Changing stroke rehab and research worldwide now.Time is Brain! trillions and trillions of neurons that DIE each day because there are NO effective hyperacute therapies besides tPA(only 12% effective). I have 523 posts on hyperacute therapy, enough for researchers to spend decades proving them out. These are my personal ideas and blog on stroke rehabilitation and stroke research. Do not attempt any of these without checking with your medical provider. Unless you join me in agitating, when you need these therapies they won't be there.

What this blog is for:

My blog is not to help survivors recover, it is to have the 10 million yearly stroke survivors light fires underneath their doctors, stroke hospitals and stroke researchers to get stroke solved. 100% recovery. The stroke medical world is completely failing at that goal, they don't even have it as a goal. Shortly after getting out of the hospital and getting NO information on the process or protocols of stroke rehabilitation and recovery I started searching on the internet and found that no other survivor received useful information. This is an attempt to cover all stroke rehabilitation information that should be readily available to survivors so they can talk with informed knowledge to their medical staff. It lays out what needs to be done to get stroke survivors closer to 100% recovery.
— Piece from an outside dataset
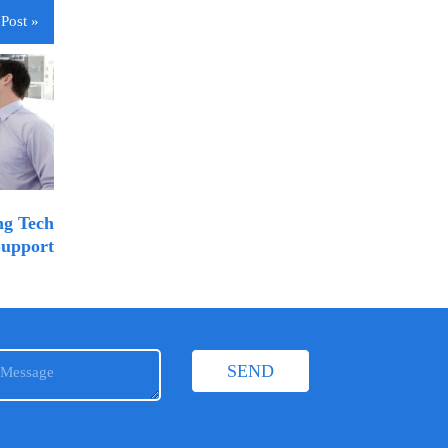
Post »
ng Tech
upport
It's quite disgusting that this information is not available from every stroke association and doctors group.

Thursday, January 3, 2013

Promoting neuroplasticity and recovery after stroke: future directions for rehabilitation clinical trials

And I thought neuroplasticity has been promoted for years now, even though we don't know how it works. 
http://journals.lww.com/co-neurology/Abstract/publishahead/Promoting_neuroplasticity_and_recovery_after.99643.aspx

Abstract

Purpose of review: The purpose is to establish a theoretical framework by which new interventions for poststroke rehabilitation may be developed incorporating knowledge of neuroplasticity and the critical ingredients of rehabilitation.
Recent findings: Large phase III randomized controlled trials (RCTs) are rare in neurorehabilitation, and the results of those that have been completed are perplexing because the experimental and control treatments were not different when matched for activity level. In addition, the outcome measures used to define treatment effects reflected behavioral endpoints, but did not reveal how neuroplastic mechanisms or other mechanistic factors may have contributed to the treatment response. Knowledge of both the neurophysiologic basis of recovery and key elements of interventions that drive motor learning, such as intensity and task progression, are critical for optimizing future poststroke motor rehabilitation clinical trials.
Summary: Future neurorehabilitation RCTs require a better understanding of the interaction of interventions and neurophysiological recovery in order to target interventions at specific neurophysiologic substrates, develop a more clear understanding of the impact of intervention parameters (e.g. dose, intensity), and advance discussions regarding optimal ways to partner medical and rehabilitation interventions in order to improve outcomes.